**What you are asked to do**: Each line in the data must be reproduced as written, except for any picture.

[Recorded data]
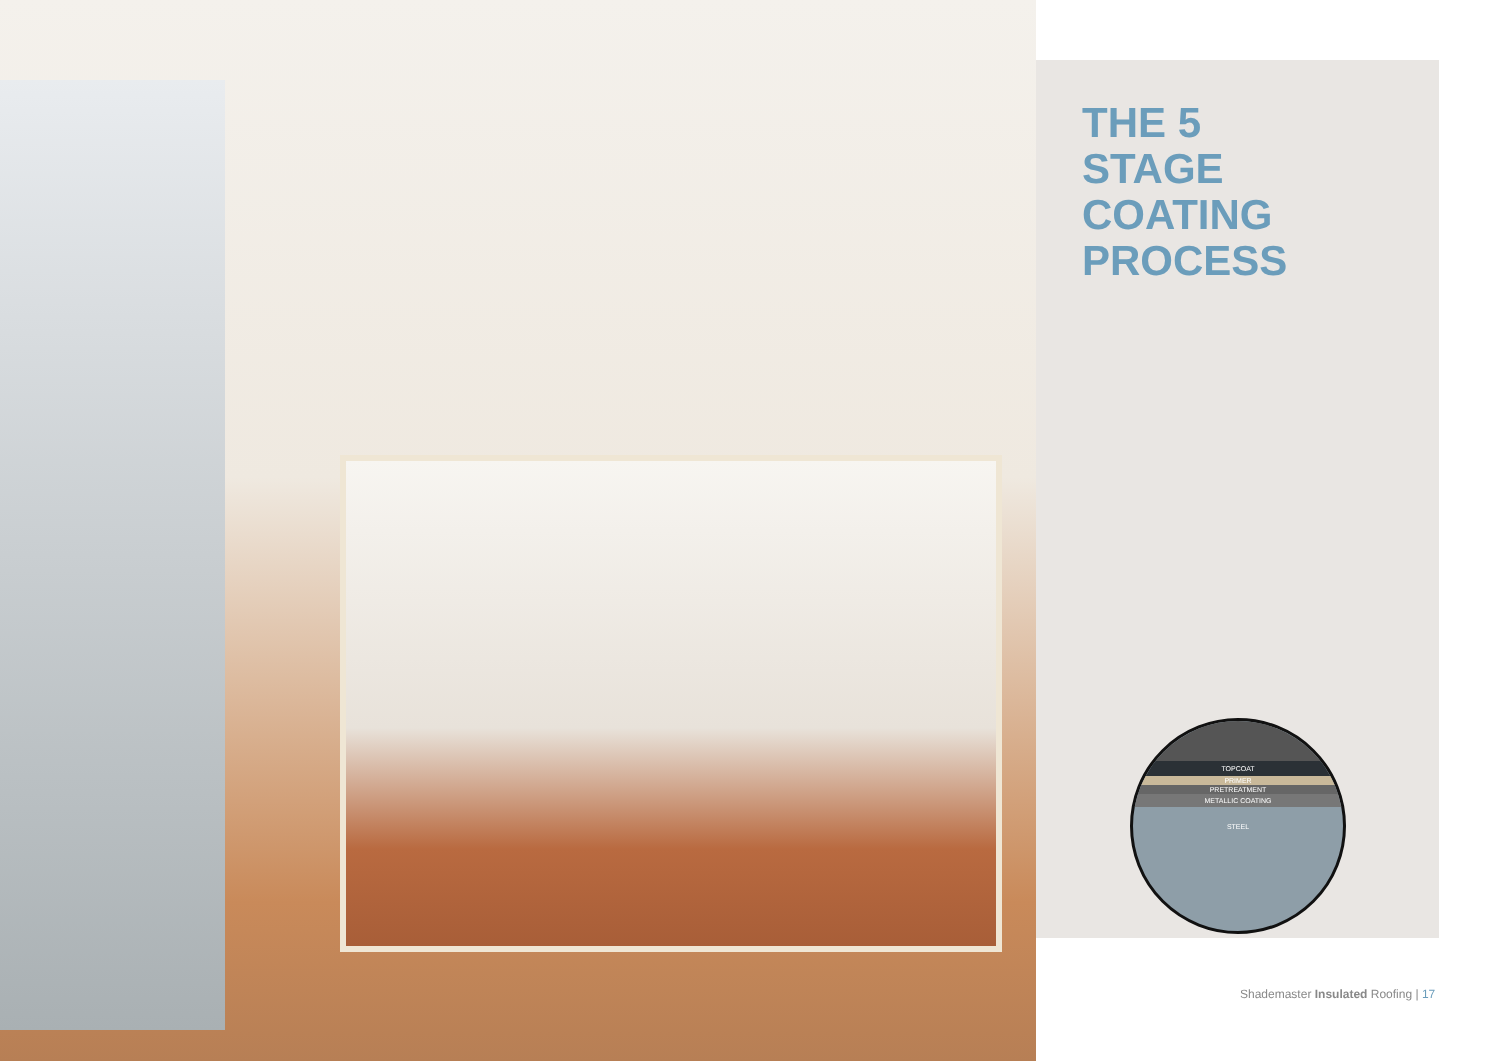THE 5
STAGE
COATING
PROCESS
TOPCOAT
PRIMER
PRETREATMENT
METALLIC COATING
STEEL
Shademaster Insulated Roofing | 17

**Answer box**:
THE 5
STAGE
COATING
PROCESS
TOPCOAT
PRIMER
PRETREATMENT
METALLIC COATING
STEEL
Shademaster Insulated Roofing | 17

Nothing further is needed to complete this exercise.